Por Indira Kempis

He contado esta pequeña historia muchas veces desde el día que sorprendí a mi madre, como a mis amigos y a los veterinarios, al darle la primicia: “¡Recogiste un perro callejero!”

Para algunos ha sido una cálida sorpresa, tanto que su semblante expresa desde agradecimiento hasta una especie de cursilería romántica, como si estuviéramos haciendo un acto heroico. Pero en otros el acto es causa de gran desconcierto; les parece un atrevimiento, casi una imprudencia.

No obstante, después de tres días de cuidados intensivos, una vez que Mango —así se llama el rescatado— llegó a casa porque un amigo mío no tenía en donde dejar al cachorro que había encontrado abandonado en la carretera, nos dimos cuenta de que podíamos hacer espacios en la agenda para atenderlo a sabiendas de que necesitaría de nuestro dinero, pero más que nada de nuestro tiempo.

Con tantos años sin mascotas, fue difícil el proceso de adaptación, pero aún más difícil fue la recuperación del cuerpo enfermo de Mango. Durante semanas, por ejemplo, ni siquiera podíamos acariciarlo por las laceraciones profundas en su piel. Esos días me hacían pensar en qué motivos podría tener alguien para abandonar a un cachorro de escasos tres meses sin siquiera tener la intención de reubicarlo en otro hogar.
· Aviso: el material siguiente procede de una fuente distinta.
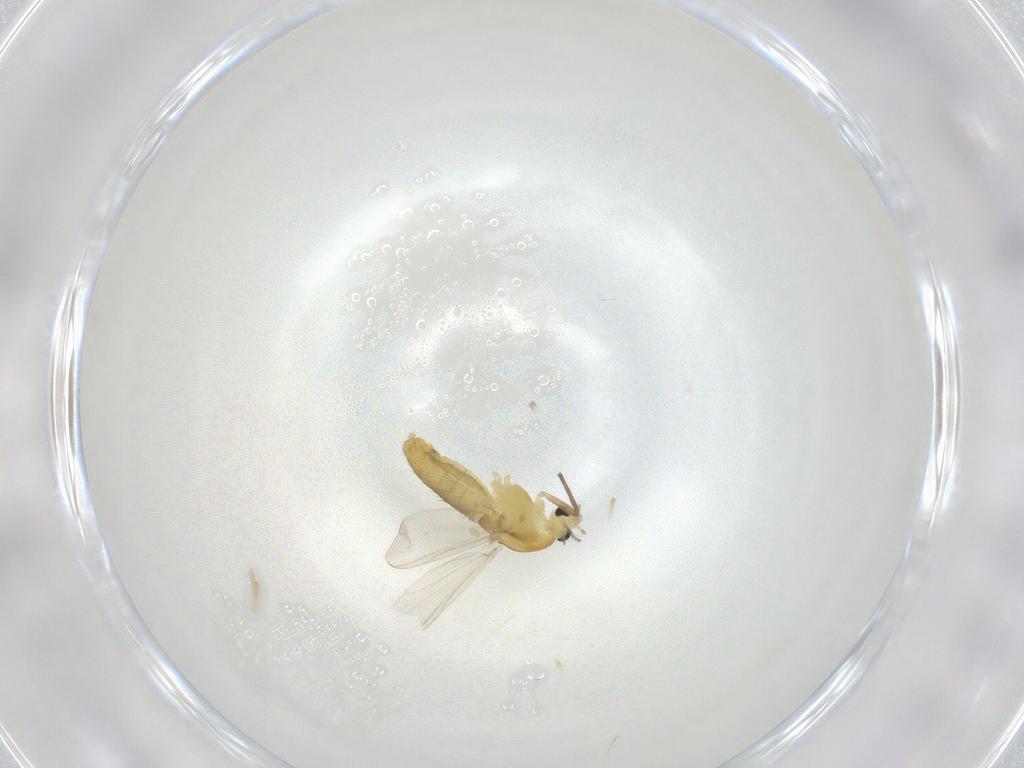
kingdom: Animalia
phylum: Arthropoda
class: Insecta
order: Diptera
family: Chironomidae
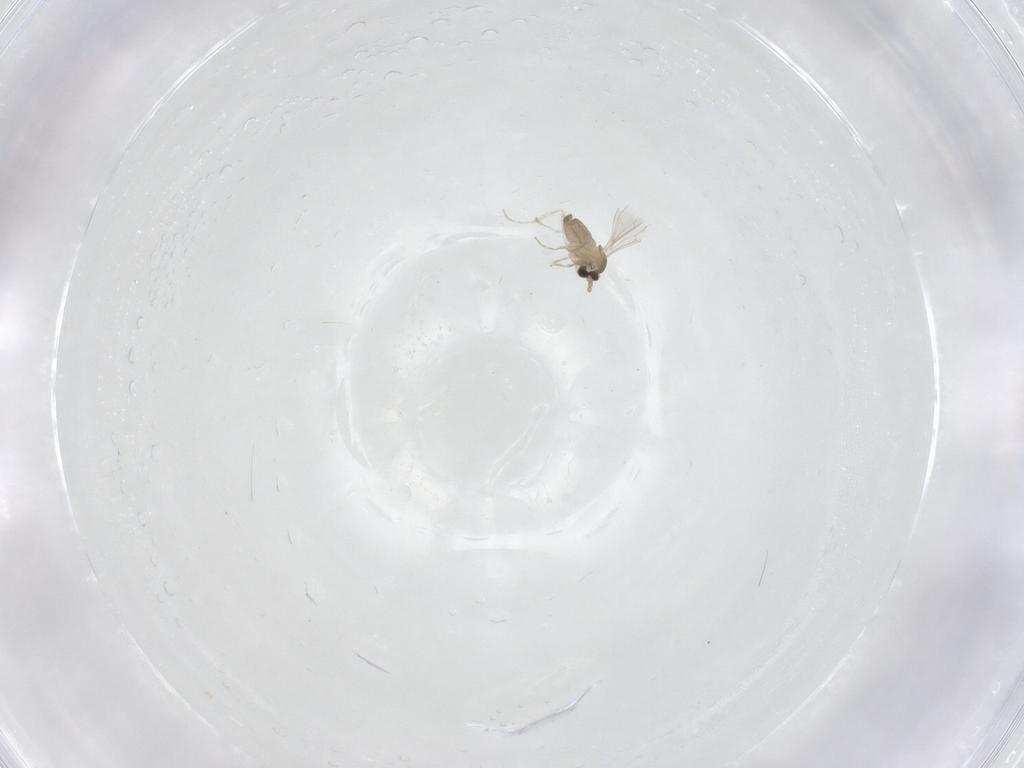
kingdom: Animalia
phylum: Arthropoda
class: Insecta
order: Diptera
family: Cecidomyiidae
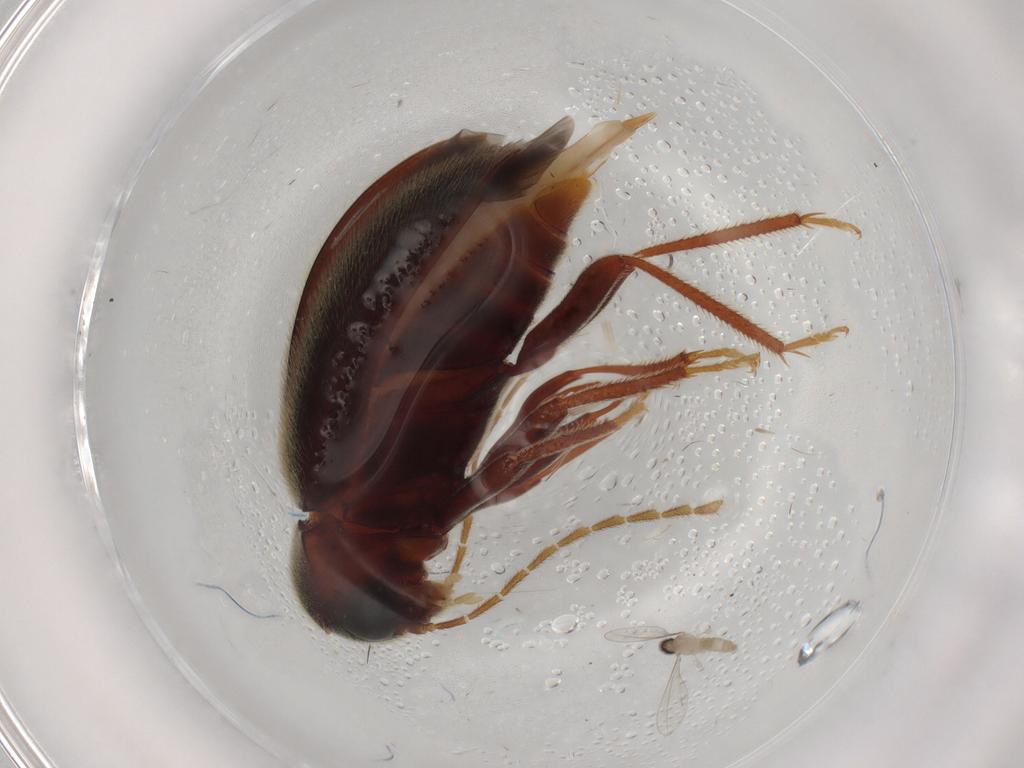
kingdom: Animalia
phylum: Arthropoda
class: Insecta
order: Coleoptera
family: Ptilodactylidae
Por otra parte, trabajando en los barrios de la ciudad, comencé a darme cuenta de que uno de los principales problemas comunes está relacionado con los animales domésticos, sobre todo con los que no tienen dueño o no tienen uno que se haga responsable de ellos, según sea el caso. Así que las heces, la basura, la comida, incluso la aparición de gatos o perros muertos, se vuelven una constante al grado que a veces parece que no existen alternativas.

Buscando información al respecto, me encontré con datos sobre parques acondicionados en países como Canadá para que los animales también tengan opciones dignas de convivencia sana con los humanos; que en Monterrey, como en algunas de las principales ciudades del mundo, se gestan cada día mayores proyectos enfocados a resolver este problema tomando como eje central la solución de la adopción; que el estado de Nuevo León tiene su propia Ley de Protección Animal, enfocada primordialmente en evitar el abandono, así como reaccionar ante el maltrato.

Leía hace días un reportaje del 2010 en donde se indica que México tiene una de las mayores poblaciones de perros y gatos en América Latina. De acuerdo con la organización MARS México, para entonces había 23 millones de perros y gatos, casi el número de habitantes del Distrito Federal. La cifra más alarmante es que sólo el 30 por ciento de ellos tiene un hogar, mientras que el resto habita en la calle.

La situación en diversos estados de la república debe ser aproximada de acuerdo a su contexto local. Lo que me queda claro es que Mango forma parte de esa estadística en donde fue altamente probable que estuviera en la calle y, lamentablemente, poco probable que alguien tomara la decisión de no dejarlo ahí para brindarle al menos alimento y agua suficientes.

Otra de las cosas con las que nos hemos topado al comprarle algunos aditamentos especiales es con el mercado creciente de las mascotas, el cual emula a una enfermedad contagiosa que podríamos llamar “mascotitis”. Y poco se está haciendo para tener vigiladas y auditadas las condiciones de salud de los animales en las tiendas de mascotas, donde, por cierto, los venden exageradamente caros.

A eso habría que agregar la escasa oferta de programas públicos que puedan incorporar el tema a los puntos primordiales de la agenda pública. Por ejemplo, a pesar de que contamos con aquella ley, no existen mecanismos operativos que permitan su cabal ni amplio cumplimiento.

Ante la indignación causada por la imagen de la cantante Lucero cazando un animal o las reacciones negativas —o inclusive el repudio— ante lo sucedido con Bali, el perro al que encontraron mutilado de sus piernas y cola…, habría que plantear, más allá de la moral o de los juicios de lo que es correcto o incorrecto, si realmente estamos formando una agenda que defienda no sólo la vida de estos seres vivos, sino la calidad de la misma dentro del entorno en el que animales nosotros y animales ellos nos encontramos.